Guerra in Iran, petroliera colpita e prezzo del petrolio schizza: Trump pronto a chiudere senza Hormuz, raid e missili nella notte
La crisi tra Iran, Israele e Stati Uniti si intensifica a livello globale, coinvolgendo anche le rotte energetiche e rischiando di portare il mondo verso una destabilizzazione senza precedenti. Dopo settimane di escalation militare e politica, il conflitto entra in una nuova fase caratterizzata da attacchi mirati, minacce informatiche e tensioni diplomatiche che minacciano di compromettere la sicurezza energetica e la stabilità regionale.
Attacchi e escalation militare
Nelle ultime ore si sono registrati episodi di estrema gravità: a Dubai è stata colpita una petroliera kuwaitiana, l’incendio ancora in corso rappresenta un grave rischio ambientale, mentre in Iran si susseguono esplosioni in diverse città come Teheran, Isfahan e Zanjan, colpite anche infrastrutture strategiche. Le forze israeliane hanno subito perdite significative: quattro soldati uccisi e altri feriti nel sud del Libano, mentre a Gerusalemme le sirene di allerta e gli attacchi missilistici iraniani confermano una notevole intensificazione dei combattimenti.
L’Iran ha lanciato nuovi missile verso Israele, con le difese aeree israeliane che sono entrate in azione, intercettando alcuni vettori. Dall’intelligence americana trapelano notizie di una leadership iraniana frammentata, incapace di coordinare efficacemente le proprie risposte militari a causa di problemi nella comunicazione interna.

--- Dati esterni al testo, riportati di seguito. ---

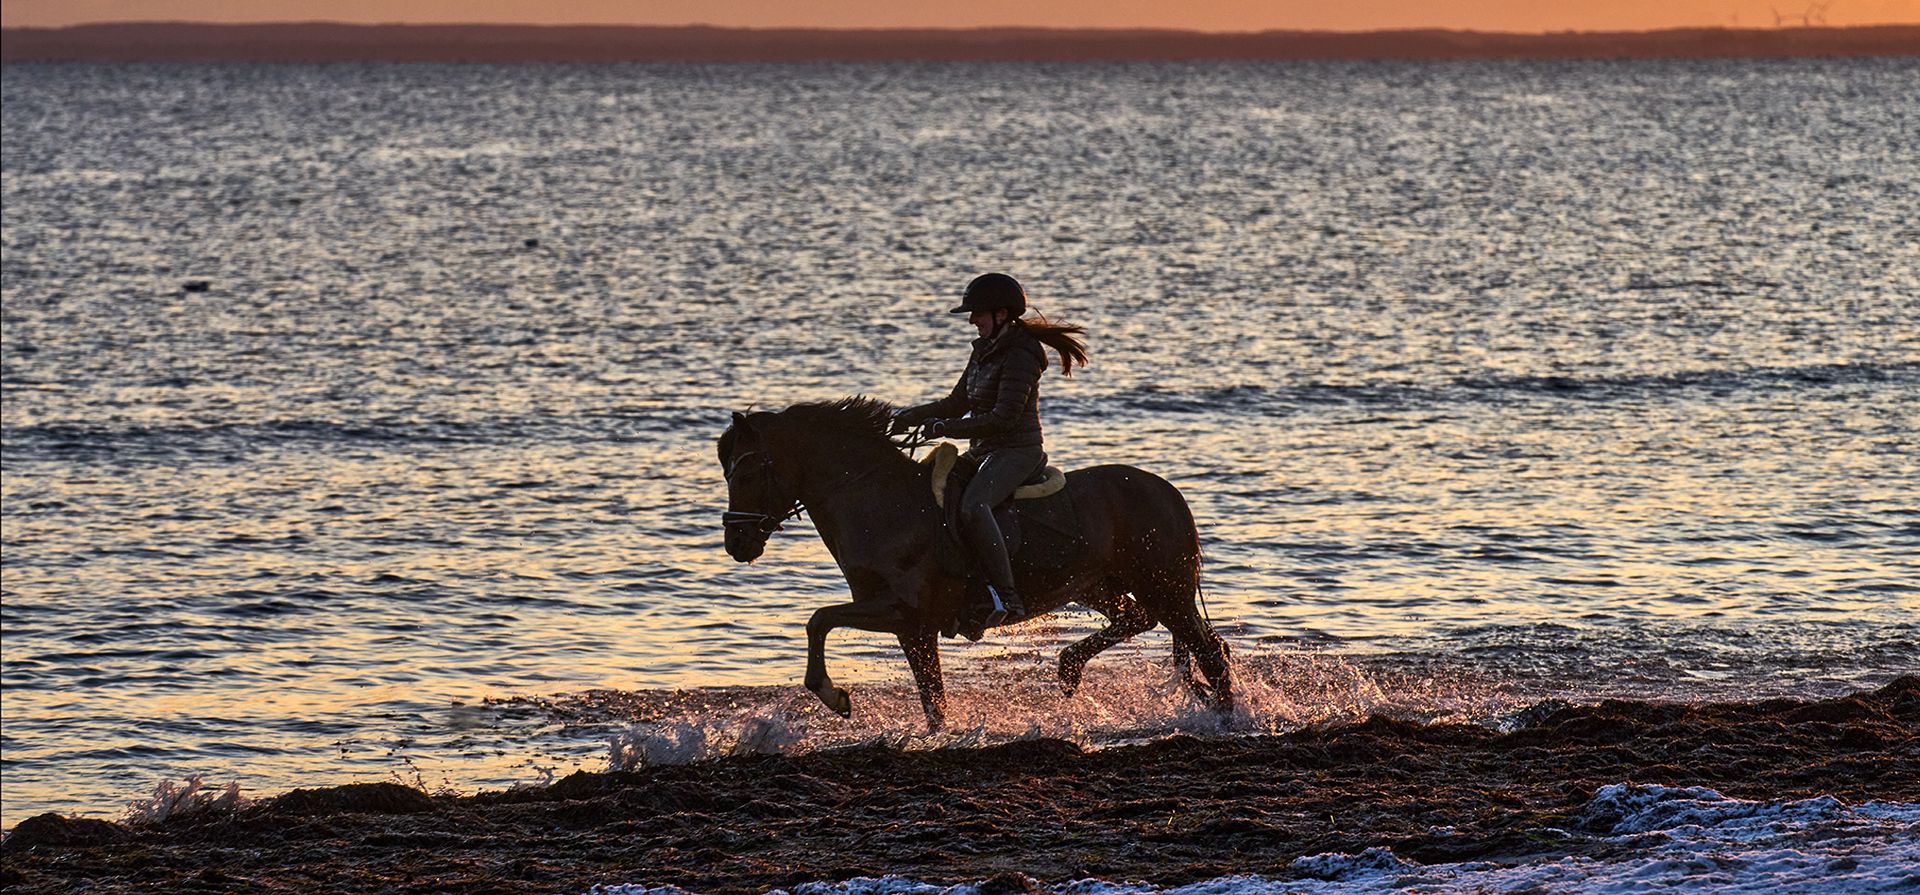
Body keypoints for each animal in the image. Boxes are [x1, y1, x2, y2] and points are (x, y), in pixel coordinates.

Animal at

Minacce e attacchi informatici
L’ombra del cyberspazio si aggiunge alle minacce: un gruppo di hacker, Handala, ha annunciato un attacco informatico di vasta scala contro una città statunitense, dopo aver preso di mira l’account di un alto funzionario dell’FBI. Si prevedono ulteriori conseguenze in arrivo nelle prossime ore.
Economia e mercato energetico sotto pressione
Il prezzo del petrolio ha subito un forte rialzo, con il Brent che ha superato i 115 dollari al barile e il Wti che ha registrato aumenti prossimi al 4%. Questa impennata rispecchia l’aumentata preoccupazione per la sicurezza delle rotte energetiche, soprattutto dopo che la petroliera al-Salmi è stata colpita a Dubai da un attacco attribuito all’Iran. Le tensioni stanno portando anche a un rialzo delle crisi delle scorte e a una possibile riduzione della disponibilità di carburante a livello mondiale.
Divise le strategie politiche
Sul fronte politico, si approfondiscono le divergenze tra paesi coinvolti. Donald Trump, nonostante le pressioni, sostiene di voler chiudere il conflitto rapidamente, anche senza riaprire lo Stretto di Hormuz, preferendo concentrare gli sforzi sulla neutralizzazione della marina iraniana e dei sistemi missilistici. Nel frattempo, i Paesi del Golfo spingono per continuare la guerra, giudicando ancora troppo debole la posizione iraniana. La recente riunione di emergenza del Consiglio di Sicurezza ONU testimonia la gravità della crisi, con tensioni che rischiano di sfociare in un conflitto mondiale.
Stato di crisi e prospettive future
Il rischio di una crisi ambientale si fa concreto: le fuoriuscite di greggio e i danni ambientali nelle aree interessate sono allarmanti. La regione del Golfo si trova in uno stato di grande instabilità, con i traffici di petrolio in evidente sofferenza e il Canale di Panama che registra un incremento nel traffico a causa della parziale chiusura dello stretto di Hormuz.